Ein Vertragsarzt, der belegärztlich tätig ist oder eine Privatklinik betreibt, kann nicht allein aus diesen Tatsachen heraus eine Befreiung vom vertragsärztlichen Bereitschaftsdienst beanspruchen, wie das Sozialgericht München im folgenden Fall klarstellte.
Ein Facharzt für Urologie besaß eine Zulassung mit hälftigem Versorgungsauftrag (Sonderbedarfszulassung). Zur anderen Hälfte war er angestellter Chefarzt in einem Klinikum, wo er zusammen mit einem Kollegen eine Hauptabteilung führte, in der zudem noch ein Oberarzt tätig war. Aufgrund der dadurch enstehenden enormen Doppelbelastung begehrte er die Befreiung von Bereitschaftsdiensten - ohne Erfolg.
Gründe für mögliche Befreiungstatbestände können nur in der Person des Vertragsarztes (Erkrankung des Vertragsarztes, körperliche Behinderung des Vertragsarztes, Schwangerschaft der Vertragsärztin) und seinem familiären Umfeld liegen. Solche hat der Arzt jedoch nicht genannt. Es gab demnach keinerlei Anhaltspunkte für einen besonderen Versorgungsauftrag. Der Urologe war zudem weder ermächtigter Krankenhausarzt noch Belegarzt, sondern vielmehr zum einen Vertragsarzt und zum anderen Chefarzt in einem Klinikum.

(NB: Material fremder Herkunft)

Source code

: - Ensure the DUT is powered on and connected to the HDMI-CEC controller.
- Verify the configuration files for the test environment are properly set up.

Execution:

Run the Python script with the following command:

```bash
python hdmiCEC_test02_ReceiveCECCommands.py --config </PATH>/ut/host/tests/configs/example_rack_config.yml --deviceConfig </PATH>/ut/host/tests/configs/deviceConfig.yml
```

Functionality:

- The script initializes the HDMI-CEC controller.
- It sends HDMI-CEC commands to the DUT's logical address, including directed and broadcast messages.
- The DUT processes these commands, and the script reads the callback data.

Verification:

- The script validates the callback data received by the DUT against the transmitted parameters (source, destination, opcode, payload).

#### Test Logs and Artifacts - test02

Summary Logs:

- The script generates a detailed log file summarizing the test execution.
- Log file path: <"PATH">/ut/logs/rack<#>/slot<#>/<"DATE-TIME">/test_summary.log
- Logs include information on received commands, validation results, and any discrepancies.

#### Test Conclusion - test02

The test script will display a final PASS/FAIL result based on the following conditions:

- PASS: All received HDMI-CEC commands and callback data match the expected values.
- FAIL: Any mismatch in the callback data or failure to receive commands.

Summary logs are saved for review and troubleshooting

Einem Vertragsarzt obliegt in erster Linie die ambulante Versorgung der Versicherten. Die klinische Tätigkeit des Urologen ist als Nebentätigkeit anzusehen, die zwar vom Kassenarztrecht geduldet wird, ihn aber nicht von der Erfüllung seiner Pflichten abhalten darf. Die Einteilung sei demnach für den Arzt durchaus zumutbar.
Hinweis: Die Tätigkeit in anderen Versorgungsbereichen darf nicht dazu führen, dass ein Vertragsarzt seinen vertraglichen Verpflichtungen nicht nachkommt. Es steht in eigener Verantwortung des Arztes, die Verpflichtungen miteinander in Einklang zu bringen. Zu beachten ist dabei, dass selbst eine belegärztliche Tätigkeit nicht automatisch zu einer Befreiung vom vertragsärztlichen Bereitschaftsdienst führt.